Dataset records:
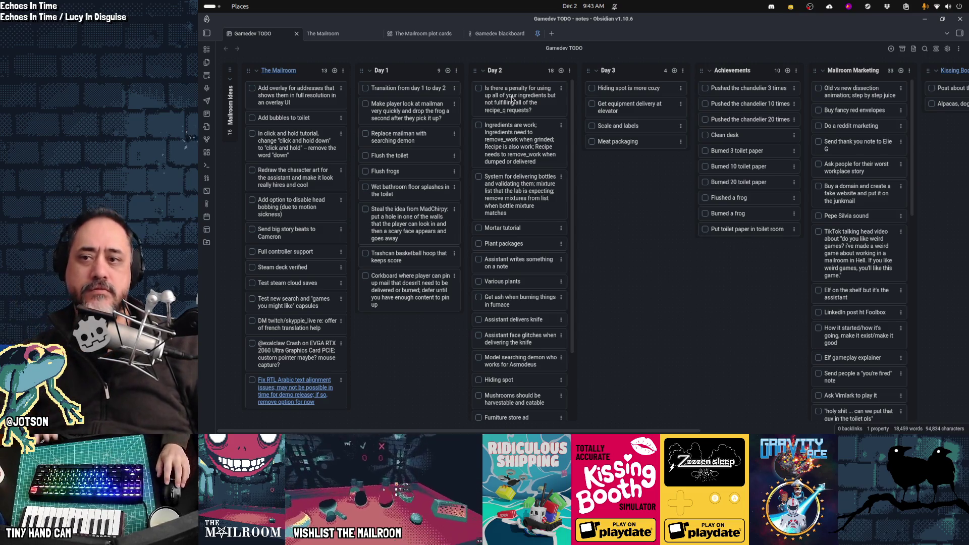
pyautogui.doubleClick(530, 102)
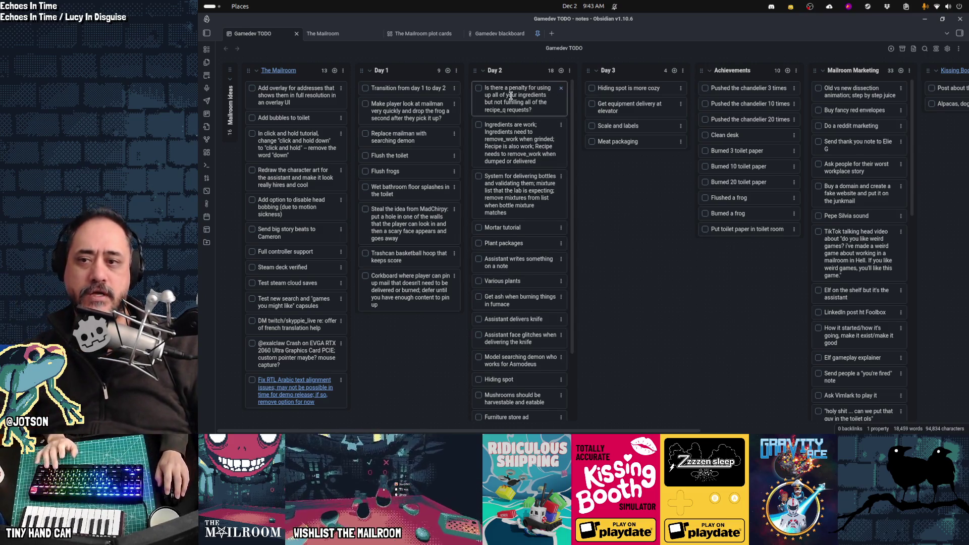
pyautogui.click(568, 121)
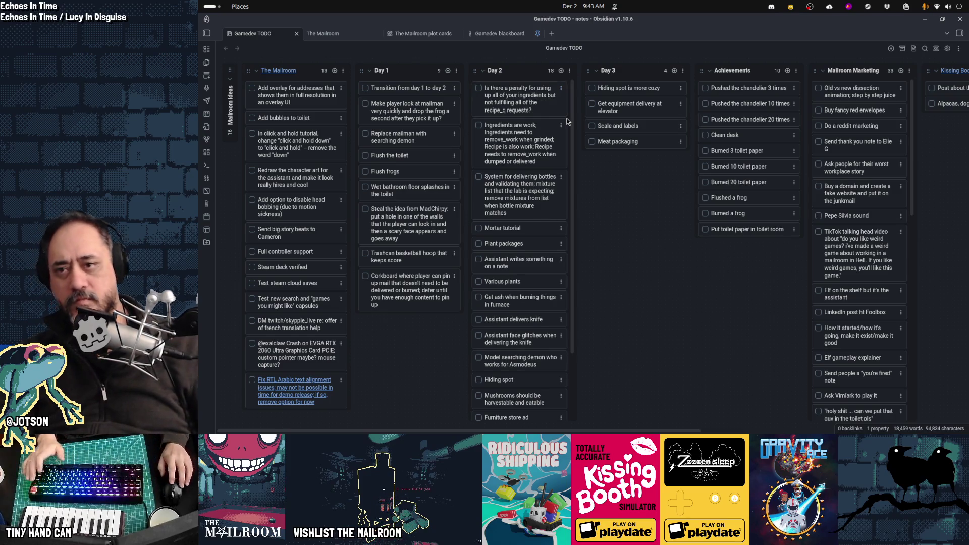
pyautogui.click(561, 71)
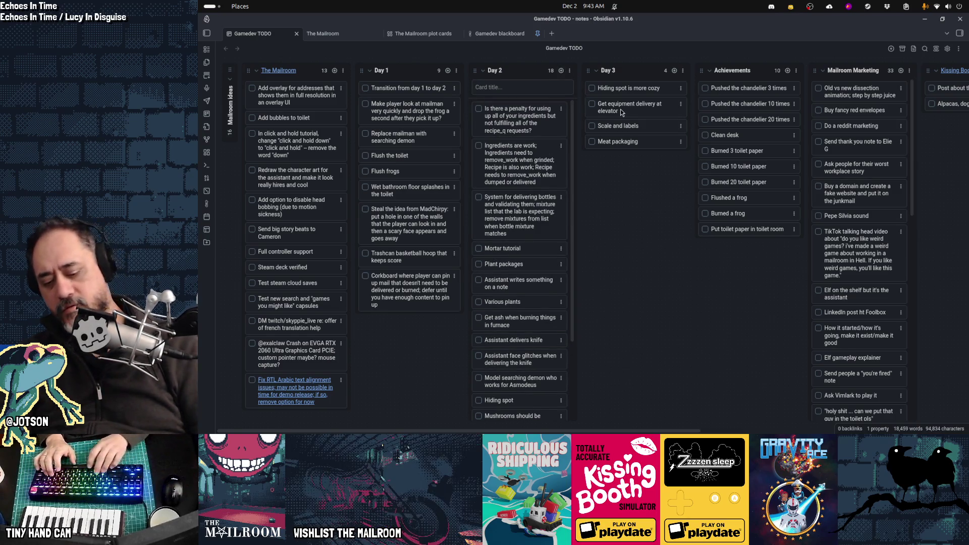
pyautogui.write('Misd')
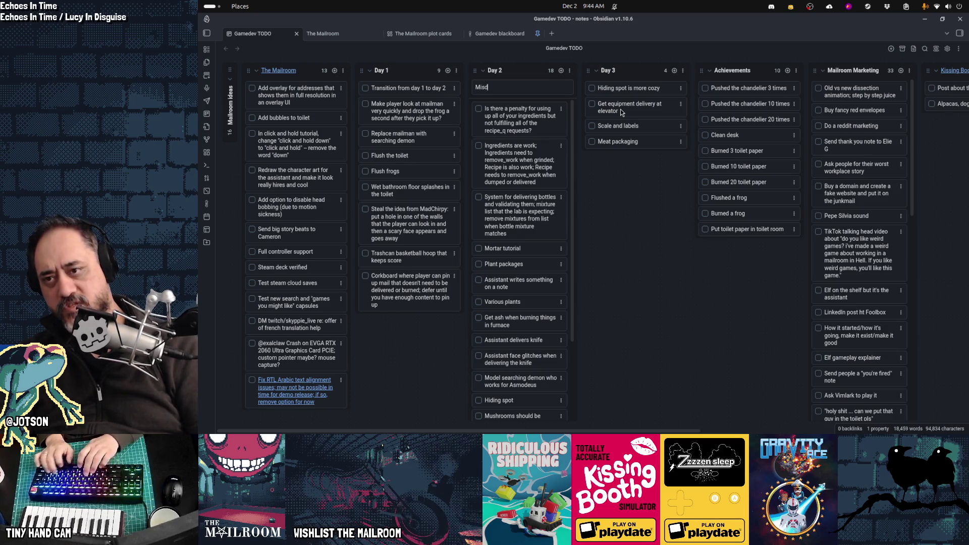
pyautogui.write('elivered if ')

EXERCISE DIRECTIONS. Leave out all images, then reproduce the entries above exactly.

EXERCISE ANSWER.
pyautogui.doubleClick(530, 102)
pyautogui.click(568, 121)
pyautogui.click(561, 71)
pyautogui.write('Misd')
pyautogui.write('elivered if ')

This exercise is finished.